Questions to answer:
a - List the things fans do that, according to the article on women-centered media and fandoms, fandom still isn't taken seriously despite.
b - Duplicate the part of the article on women-centered media and fandoms that opens with the words containing "WandaVision got dismissed" and closes with "women’s show…comfort TV.".

Provided text:
-------------------------

Here on Fandom Flames, we’ve talked about women-centered media and fandoms getting left behind before, but now, we’re doing a deep dive. By “left behind,” I mean, for the most part, being dismissed and ignored, if not receiving outright ridicule and ire. In the case of some men, a piece of media being about women and for women makes it irrelevant and even silly or fluffy, even though some of them are anything but. Fandom is often treated this way too, with many fandoms and fan activities being diminished by creators and others. A recent tweet from TV writer and producer Sherman Payne, for example:
And while plenty of people pushed back on Payne’s words, the point is that a lot of fandom, which is women-dominated in certain quarters, has trouble gaining any sort of traction as a “serious” group of people. This is despite fan campaigns arguably saving shows, merchandise bought by fans doing huge business for the larger media corporations, and fans boosting (or negating) reputations and audiences of various films, TV, and music on social media.
Still, women-centered media and fandoms have gotten decried and ridiculed for years: an old CNN blog post published only nine years ago cries about “booth babes.” Another article, published in 2019, this time by a defender of women fans, particularly teens, shows that things haven’t changed much in the interim. There’s the legendary Sherlock fandom, which, with its mild conspiracy-theory vibe, was never taken seriously.
WandaVision got dismissed by some critics and some fans for being boring, or, “comfort TV”: Darren Franich of Entertainment Weekly hurled that particular accusation. What, exactly, is “comfort TV”? And why isn’t, say, The Falcon and the Winter Soldier, which suffered from similar pacing problems, considered the same thing? You know why, and I know why. WandaVision was centered around a woman and her problems, as well as the inherent problems in domesticity—women’s issues, women’s problems, women’s show…comfort TV.

-------------------------

Input data:
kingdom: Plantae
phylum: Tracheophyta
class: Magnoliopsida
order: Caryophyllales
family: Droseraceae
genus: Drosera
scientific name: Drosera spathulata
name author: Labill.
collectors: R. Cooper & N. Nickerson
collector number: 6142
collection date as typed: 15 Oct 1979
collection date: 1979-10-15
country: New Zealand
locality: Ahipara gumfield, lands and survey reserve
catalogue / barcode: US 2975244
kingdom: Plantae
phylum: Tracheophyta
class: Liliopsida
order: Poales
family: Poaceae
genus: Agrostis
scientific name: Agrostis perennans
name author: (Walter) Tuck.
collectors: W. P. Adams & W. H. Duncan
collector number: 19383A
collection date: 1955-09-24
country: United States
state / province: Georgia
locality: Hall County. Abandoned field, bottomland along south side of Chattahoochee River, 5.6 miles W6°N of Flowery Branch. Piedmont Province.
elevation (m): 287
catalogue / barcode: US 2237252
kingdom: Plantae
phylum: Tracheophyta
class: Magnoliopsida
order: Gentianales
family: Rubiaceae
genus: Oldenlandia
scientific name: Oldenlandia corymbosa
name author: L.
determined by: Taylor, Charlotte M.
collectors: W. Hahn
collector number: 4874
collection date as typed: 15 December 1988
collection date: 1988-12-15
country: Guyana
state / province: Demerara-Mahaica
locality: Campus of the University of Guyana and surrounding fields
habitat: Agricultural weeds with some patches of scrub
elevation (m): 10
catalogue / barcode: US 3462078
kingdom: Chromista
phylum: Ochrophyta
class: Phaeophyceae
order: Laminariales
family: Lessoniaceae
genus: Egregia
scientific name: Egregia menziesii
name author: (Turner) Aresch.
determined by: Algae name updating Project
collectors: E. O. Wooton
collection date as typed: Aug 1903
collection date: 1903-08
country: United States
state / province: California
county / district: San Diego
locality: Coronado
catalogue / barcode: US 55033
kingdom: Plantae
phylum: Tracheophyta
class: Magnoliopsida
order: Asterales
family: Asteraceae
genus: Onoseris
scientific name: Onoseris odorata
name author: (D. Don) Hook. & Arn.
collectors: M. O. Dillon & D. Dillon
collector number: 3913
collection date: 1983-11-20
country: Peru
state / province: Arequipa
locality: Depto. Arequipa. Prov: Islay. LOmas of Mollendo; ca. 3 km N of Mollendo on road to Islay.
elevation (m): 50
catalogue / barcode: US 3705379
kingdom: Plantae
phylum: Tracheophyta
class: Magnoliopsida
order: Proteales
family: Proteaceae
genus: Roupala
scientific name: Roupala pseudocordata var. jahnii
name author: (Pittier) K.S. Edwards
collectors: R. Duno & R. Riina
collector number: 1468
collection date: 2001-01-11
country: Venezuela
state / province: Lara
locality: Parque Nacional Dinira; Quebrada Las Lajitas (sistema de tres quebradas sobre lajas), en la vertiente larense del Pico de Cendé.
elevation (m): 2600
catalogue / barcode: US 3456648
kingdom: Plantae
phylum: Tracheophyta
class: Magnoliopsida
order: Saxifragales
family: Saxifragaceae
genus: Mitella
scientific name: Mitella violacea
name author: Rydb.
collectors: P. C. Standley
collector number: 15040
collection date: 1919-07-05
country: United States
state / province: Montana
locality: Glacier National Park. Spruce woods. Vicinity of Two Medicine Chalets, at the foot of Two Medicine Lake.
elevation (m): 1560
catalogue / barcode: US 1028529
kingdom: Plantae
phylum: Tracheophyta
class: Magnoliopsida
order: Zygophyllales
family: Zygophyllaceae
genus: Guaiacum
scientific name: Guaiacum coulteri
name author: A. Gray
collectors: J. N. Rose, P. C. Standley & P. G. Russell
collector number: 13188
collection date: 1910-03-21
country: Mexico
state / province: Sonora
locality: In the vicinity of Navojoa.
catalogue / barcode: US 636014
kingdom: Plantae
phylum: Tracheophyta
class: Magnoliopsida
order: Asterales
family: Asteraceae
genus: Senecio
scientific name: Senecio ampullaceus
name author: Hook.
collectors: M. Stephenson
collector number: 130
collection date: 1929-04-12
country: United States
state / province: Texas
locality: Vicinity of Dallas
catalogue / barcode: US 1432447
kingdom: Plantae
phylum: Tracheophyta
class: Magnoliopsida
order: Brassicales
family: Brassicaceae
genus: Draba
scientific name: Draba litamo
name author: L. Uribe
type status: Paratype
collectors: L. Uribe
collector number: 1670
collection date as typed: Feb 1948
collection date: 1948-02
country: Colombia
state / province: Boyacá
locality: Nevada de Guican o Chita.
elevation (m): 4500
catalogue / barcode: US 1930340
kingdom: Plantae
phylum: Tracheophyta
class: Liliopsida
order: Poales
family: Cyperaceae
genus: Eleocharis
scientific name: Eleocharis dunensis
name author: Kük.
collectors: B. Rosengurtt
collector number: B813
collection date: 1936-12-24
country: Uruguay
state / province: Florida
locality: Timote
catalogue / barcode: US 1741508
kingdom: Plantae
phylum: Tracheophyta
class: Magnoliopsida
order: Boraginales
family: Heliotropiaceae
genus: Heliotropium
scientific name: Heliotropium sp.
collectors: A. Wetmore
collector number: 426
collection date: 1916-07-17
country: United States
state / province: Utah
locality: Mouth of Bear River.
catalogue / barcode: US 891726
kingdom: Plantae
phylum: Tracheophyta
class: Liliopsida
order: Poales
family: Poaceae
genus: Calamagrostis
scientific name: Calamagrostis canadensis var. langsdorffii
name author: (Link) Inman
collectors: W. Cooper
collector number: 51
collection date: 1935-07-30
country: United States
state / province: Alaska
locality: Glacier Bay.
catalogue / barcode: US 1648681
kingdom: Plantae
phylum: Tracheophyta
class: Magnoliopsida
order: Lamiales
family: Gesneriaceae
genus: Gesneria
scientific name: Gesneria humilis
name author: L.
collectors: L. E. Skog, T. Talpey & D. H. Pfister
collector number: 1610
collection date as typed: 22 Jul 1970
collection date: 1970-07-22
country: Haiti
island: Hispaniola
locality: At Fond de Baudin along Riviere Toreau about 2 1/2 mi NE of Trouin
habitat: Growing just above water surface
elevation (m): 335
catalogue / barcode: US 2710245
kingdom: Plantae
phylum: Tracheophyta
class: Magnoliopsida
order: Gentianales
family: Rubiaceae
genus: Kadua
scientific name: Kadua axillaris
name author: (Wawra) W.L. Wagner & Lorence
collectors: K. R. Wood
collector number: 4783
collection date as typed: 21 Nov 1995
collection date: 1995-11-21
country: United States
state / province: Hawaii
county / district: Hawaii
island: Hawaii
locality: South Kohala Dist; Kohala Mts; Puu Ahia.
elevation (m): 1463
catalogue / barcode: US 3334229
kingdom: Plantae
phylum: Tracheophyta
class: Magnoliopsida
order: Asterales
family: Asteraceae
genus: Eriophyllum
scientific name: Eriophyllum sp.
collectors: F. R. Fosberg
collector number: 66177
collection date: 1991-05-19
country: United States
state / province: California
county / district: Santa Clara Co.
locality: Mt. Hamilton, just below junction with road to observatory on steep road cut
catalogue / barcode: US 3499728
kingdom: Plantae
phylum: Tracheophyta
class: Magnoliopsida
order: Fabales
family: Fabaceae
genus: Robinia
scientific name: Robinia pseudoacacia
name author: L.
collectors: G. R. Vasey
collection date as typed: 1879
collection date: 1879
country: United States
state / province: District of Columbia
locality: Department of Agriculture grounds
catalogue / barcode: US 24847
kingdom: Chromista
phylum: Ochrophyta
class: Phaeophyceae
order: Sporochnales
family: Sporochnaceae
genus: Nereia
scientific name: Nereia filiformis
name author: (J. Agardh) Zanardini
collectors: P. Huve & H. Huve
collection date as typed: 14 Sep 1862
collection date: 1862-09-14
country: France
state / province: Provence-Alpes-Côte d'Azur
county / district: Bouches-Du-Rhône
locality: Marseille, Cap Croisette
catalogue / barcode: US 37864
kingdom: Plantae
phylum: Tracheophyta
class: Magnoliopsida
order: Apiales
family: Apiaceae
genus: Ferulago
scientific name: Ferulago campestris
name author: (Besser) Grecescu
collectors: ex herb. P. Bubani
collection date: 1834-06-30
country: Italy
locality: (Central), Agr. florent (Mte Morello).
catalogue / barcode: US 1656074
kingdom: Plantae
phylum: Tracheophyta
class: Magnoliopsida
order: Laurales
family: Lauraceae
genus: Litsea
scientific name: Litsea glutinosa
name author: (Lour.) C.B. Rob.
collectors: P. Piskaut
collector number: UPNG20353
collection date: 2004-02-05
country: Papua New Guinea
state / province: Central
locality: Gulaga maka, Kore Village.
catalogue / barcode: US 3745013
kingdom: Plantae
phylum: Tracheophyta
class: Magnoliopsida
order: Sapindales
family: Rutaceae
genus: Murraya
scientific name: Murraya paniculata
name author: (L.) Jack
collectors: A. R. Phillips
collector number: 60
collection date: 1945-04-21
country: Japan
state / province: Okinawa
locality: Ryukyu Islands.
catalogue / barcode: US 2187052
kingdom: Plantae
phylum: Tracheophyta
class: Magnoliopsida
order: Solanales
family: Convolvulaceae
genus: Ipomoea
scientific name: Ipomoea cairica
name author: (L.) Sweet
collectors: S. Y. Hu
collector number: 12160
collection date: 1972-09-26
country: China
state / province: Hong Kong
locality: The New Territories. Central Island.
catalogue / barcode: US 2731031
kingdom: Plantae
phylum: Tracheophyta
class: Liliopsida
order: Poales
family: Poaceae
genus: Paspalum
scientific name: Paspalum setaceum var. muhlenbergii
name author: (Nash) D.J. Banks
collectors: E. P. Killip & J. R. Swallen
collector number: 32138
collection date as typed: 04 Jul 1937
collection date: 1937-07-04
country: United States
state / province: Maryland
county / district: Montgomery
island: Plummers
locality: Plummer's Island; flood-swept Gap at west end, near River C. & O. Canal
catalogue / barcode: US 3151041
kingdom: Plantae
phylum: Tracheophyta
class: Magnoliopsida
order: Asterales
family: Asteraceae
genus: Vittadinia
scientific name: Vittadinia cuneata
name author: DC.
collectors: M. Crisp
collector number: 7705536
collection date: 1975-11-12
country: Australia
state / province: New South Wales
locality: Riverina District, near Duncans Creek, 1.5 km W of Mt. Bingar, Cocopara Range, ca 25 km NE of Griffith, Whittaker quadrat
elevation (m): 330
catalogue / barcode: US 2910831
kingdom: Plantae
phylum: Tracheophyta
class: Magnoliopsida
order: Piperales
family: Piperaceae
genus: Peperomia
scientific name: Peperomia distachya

-------------------------

Answers provided:
a -
- Fan campaigns arguably saving shows
- Merchandise bought by fans doing huge business for the larger media corporations
- Fans boosting (or negating) the reputations and audiences of various films, TV, and music on social media

b -
WandaVision got dismissed by some critics and some fans for being boring, or, “comfort TV”: Darren Franich of Entertainment Weekly hurled that particular accusation. What, exactly, is “comfort TV”? And why isn’t, say, The Falcon and the Winter Soldier, which suffered from similar pacing problems, considered the same thing? You know why, and I know why. WandaVision was centered around a woman and her problems, as well as the inherent problems in domesticity—women’s issues, women’s problems, women’s show…comfort TV.